## Provided records
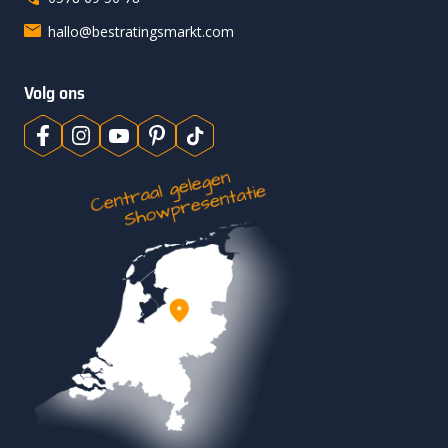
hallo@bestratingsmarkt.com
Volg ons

...

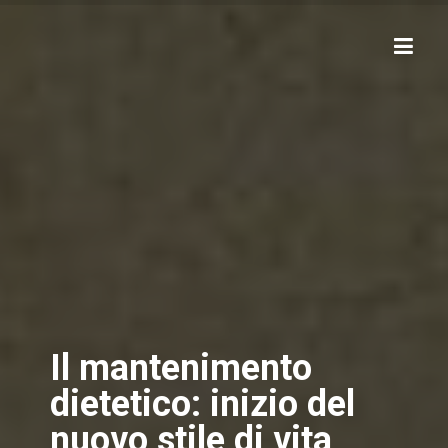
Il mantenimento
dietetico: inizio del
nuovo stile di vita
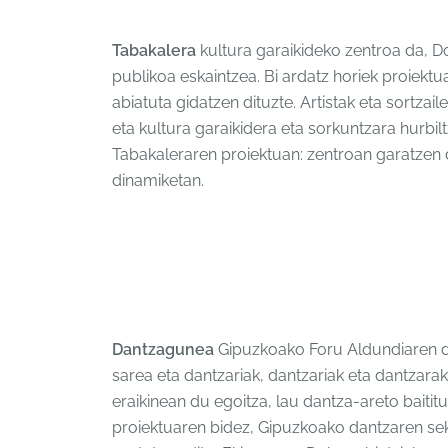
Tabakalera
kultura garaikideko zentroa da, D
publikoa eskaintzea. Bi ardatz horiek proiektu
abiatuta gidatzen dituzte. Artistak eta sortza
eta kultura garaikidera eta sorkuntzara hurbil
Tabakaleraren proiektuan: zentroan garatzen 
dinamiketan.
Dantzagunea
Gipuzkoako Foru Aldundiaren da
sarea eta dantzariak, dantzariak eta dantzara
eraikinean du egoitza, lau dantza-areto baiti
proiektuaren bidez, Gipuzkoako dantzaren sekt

## Instructions to follow
Pictures aside, print exactly the lines above starting with the one containing "nuovo stile di vita" and going on through the one containing "eraikinean du egoitza, lau dantza-areto baiti".

## Response below
nuovo stile di vita
Tabakalera
kultura garaikideko zentroa da, D
publikoa eskaintzea. Bi ardatz horiek proiektu
abiatuta gidatzen dituzte. Artistak eta sortza
eta kultura garaikidera eta sorkuntzara hurbil
Tabakaleraren proiektuan: zentroan garatzen 
dinamiketan.
Dantzagunea
Gipuzkoako Foru Aldundiaren da
sarea eta dantzariak, dantzariak eta dantzara
eraikinean du egoitza, lau dantza-areto baiti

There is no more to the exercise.